Falling petrol and car sales led to a 0.8% drop in overall sales compared to the previous month, the figures show, despite the fall in oil prices.
Excluding those more volatile factors, sales ticked up by 0.1% in January.
Economists said they were disappointed by the numbers and that it could lead to weaker growth. Spending accounts for two-thirds of the US economy.
"With lower gasoline prices leaving households with more to spend... the labour market on fire and consumer confidence back at its pre-recession level, we had hoped to see a much stronger performance," Paul Ashworth, an economist at Capital Economics, said in a note to clients.

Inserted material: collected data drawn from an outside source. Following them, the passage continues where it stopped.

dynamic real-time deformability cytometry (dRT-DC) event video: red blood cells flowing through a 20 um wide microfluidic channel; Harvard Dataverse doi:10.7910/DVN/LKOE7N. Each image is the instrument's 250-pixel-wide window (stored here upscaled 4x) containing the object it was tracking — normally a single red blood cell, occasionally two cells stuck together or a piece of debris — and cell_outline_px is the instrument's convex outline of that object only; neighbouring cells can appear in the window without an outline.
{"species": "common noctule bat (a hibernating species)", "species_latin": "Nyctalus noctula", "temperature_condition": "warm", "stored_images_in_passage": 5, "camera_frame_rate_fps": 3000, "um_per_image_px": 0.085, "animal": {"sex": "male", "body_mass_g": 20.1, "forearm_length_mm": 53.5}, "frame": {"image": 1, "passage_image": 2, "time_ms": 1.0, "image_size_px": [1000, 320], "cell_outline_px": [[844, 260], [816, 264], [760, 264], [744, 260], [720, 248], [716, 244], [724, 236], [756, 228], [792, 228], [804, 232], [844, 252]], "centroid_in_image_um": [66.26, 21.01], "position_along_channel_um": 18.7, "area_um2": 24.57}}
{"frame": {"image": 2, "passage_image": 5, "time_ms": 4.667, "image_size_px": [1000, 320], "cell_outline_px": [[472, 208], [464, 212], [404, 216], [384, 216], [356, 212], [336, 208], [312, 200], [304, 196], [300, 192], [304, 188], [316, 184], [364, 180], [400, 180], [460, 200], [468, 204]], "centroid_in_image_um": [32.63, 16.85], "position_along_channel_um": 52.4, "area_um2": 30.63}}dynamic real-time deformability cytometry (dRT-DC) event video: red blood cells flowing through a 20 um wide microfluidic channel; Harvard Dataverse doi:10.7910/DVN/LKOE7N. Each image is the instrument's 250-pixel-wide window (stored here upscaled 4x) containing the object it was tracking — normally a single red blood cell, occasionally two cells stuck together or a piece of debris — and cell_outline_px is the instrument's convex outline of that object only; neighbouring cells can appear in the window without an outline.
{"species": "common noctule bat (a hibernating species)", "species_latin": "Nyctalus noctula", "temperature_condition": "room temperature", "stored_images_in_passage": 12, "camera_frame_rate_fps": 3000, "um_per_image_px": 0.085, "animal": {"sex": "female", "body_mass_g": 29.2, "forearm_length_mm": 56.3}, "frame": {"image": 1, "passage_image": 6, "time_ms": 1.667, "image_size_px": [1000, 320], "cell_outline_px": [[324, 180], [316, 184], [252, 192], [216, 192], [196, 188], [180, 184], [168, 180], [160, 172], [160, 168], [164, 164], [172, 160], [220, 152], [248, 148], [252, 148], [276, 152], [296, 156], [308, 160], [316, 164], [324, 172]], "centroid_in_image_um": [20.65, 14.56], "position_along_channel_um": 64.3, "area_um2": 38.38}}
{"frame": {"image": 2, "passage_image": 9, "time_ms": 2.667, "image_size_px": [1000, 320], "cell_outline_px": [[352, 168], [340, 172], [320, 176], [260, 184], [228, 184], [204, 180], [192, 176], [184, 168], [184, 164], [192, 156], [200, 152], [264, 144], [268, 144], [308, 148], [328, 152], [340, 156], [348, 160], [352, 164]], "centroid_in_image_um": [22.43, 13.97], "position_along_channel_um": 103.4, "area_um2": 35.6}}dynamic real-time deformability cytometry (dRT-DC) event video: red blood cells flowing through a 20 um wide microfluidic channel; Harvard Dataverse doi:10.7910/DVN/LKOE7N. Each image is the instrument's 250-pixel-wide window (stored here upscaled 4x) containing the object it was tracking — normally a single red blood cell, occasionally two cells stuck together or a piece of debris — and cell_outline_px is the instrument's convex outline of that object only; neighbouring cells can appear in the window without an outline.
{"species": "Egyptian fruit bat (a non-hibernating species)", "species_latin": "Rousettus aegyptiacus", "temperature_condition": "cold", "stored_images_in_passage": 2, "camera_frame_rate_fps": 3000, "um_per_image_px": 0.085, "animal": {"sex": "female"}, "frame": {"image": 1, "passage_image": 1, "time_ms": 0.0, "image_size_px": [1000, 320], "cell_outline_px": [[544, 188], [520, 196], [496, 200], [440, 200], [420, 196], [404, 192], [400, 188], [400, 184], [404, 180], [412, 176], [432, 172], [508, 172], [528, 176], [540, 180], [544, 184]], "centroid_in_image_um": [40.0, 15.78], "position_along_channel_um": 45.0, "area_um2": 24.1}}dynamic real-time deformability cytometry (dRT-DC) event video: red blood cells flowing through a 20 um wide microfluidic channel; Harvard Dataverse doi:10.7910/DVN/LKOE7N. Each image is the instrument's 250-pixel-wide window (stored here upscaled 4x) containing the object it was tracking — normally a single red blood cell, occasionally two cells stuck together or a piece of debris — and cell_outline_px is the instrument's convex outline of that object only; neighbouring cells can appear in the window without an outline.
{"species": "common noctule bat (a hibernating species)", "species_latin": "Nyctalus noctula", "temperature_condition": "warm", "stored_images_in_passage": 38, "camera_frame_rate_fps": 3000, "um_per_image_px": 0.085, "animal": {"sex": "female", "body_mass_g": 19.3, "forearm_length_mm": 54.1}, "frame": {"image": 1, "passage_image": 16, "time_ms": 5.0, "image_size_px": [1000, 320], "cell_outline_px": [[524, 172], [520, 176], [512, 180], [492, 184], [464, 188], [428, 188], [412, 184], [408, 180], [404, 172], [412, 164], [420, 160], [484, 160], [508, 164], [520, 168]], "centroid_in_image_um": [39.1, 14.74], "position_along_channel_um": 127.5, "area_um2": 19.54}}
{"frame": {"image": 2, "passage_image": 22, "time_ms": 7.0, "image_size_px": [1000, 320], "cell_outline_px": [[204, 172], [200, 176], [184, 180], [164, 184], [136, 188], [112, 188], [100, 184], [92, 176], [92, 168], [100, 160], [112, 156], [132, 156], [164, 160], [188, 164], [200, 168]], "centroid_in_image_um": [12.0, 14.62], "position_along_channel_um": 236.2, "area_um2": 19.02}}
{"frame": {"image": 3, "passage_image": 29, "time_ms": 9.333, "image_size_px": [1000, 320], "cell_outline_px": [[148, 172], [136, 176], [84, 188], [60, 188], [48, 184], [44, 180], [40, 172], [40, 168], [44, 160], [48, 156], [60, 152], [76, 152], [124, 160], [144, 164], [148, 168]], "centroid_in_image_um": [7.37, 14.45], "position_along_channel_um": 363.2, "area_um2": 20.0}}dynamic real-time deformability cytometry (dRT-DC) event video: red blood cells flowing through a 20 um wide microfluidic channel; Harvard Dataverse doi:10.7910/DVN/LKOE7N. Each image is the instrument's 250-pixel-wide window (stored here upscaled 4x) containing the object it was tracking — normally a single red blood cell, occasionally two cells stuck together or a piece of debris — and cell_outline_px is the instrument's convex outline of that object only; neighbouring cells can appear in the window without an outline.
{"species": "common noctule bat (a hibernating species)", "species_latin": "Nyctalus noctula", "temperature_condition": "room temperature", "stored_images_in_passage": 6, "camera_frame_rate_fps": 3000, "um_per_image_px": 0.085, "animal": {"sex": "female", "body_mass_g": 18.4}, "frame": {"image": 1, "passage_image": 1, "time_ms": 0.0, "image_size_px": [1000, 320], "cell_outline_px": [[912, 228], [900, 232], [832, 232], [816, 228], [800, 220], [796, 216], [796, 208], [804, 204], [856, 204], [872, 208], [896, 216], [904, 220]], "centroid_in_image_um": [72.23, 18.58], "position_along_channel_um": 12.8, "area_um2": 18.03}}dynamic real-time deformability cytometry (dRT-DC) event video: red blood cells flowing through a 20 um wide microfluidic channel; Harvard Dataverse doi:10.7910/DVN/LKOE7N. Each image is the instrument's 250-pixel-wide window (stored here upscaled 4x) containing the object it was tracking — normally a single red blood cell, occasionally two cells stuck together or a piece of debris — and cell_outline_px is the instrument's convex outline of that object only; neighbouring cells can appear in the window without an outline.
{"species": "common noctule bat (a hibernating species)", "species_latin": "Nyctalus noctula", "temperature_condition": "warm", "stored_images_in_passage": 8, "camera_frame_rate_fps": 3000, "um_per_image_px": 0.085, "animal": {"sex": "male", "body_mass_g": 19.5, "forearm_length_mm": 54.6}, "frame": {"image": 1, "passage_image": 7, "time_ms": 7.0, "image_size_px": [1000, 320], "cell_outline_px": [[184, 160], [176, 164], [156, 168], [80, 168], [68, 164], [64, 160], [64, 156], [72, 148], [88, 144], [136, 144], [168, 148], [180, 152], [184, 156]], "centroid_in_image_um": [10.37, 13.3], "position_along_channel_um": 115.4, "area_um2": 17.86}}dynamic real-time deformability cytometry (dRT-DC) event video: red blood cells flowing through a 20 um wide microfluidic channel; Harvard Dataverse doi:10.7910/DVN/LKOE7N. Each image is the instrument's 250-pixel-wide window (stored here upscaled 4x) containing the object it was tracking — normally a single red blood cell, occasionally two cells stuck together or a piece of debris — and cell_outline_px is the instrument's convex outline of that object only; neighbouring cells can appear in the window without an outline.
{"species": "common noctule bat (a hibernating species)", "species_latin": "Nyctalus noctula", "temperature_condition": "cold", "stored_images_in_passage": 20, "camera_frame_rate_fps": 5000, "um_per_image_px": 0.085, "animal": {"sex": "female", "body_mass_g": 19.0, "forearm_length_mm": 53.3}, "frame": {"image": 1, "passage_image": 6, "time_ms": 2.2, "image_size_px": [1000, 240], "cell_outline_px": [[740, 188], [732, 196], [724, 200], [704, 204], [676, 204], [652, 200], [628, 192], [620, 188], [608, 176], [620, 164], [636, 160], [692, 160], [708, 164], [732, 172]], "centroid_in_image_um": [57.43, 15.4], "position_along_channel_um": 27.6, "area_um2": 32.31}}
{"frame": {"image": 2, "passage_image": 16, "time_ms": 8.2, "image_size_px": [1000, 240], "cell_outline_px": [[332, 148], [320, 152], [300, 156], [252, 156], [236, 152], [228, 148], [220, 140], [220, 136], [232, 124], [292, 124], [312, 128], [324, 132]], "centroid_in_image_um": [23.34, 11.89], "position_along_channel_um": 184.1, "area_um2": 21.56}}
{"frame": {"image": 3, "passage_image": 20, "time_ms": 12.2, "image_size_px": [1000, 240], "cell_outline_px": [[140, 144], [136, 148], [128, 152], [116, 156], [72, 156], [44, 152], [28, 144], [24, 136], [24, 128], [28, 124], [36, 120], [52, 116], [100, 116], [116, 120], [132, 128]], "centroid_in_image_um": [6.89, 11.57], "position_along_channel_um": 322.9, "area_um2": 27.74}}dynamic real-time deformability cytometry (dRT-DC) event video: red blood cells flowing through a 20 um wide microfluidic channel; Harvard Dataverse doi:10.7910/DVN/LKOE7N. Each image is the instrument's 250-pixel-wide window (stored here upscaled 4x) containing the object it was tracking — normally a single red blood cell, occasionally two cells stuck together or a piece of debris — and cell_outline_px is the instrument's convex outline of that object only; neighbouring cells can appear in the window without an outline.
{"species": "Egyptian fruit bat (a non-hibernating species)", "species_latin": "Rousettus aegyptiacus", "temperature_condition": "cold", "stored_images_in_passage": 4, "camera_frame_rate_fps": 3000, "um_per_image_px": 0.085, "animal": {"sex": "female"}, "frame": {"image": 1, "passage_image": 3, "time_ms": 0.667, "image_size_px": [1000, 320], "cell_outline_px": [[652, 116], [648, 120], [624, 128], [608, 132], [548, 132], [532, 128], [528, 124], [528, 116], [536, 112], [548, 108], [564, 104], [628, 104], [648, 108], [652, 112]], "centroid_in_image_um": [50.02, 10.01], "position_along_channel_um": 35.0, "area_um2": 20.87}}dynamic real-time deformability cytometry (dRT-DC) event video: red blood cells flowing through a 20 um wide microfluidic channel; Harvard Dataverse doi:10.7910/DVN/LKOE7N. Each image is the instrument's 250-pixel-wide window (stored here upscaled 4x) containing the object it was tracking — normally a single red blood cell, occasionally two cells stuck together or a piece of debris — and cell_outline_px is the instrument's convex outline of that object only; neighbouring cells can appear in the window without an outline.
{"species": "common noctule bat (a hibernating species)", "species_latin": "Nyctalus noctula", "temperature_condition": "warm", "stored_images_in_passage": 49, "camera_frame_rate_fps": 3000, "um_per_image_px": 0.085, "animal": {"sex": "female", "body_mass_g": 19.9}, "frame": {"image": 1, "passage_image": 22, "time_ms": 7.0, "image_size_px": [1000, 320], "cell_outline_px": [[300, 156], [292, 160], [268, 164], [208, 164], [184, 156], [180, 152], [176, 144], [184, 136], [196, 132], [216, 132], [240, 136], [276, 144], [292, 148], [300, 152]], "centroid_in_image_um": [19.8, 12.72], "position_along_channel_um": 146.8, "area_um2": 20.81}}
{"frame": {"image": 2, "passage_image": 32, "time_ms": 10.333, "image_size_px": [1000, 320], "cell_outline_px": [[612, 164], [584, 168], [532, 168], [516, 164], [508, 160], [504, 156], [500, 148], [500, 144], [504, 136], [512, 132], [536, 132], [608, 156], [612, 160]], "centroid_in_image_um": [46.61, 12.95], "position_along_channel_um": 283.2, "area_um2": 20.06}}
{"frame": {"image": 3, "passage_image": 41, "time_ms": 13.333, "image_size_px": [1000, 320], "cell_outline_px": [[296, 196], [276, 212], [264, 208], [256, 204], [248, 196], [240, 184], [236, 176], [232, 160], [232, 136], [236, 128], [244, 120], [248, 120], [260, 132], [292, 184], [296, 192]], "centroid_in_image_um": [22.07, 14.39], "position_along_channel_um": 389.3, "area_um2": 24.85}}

He now expects growth in the first three months of this year to be between 2.5% and 3%, below his earlier estimate of 3% or above.
The US economy has been gathering pace in recent months. The latest US jobs report showed another 257,000 jobs were created in January. That was the 11th consecutive month in which more than 200,000 jobs were created - the best run since 1994.
"Overall, the tone of this [retail sales] report was disappointing as it points to a weak start to spending activity this year, despite the significant boost to disposable income from lower gasoline prices," Millan Mulraine from TD Securities told Reuters.
Receipts at clothing stores fell by 0.8%, while sales at sports goods stores fell by 2.6%.
One point the retail sales report did highlight is that the popularity of eating out continues to increase. Restaurant sales jumped 11.3% over the past year.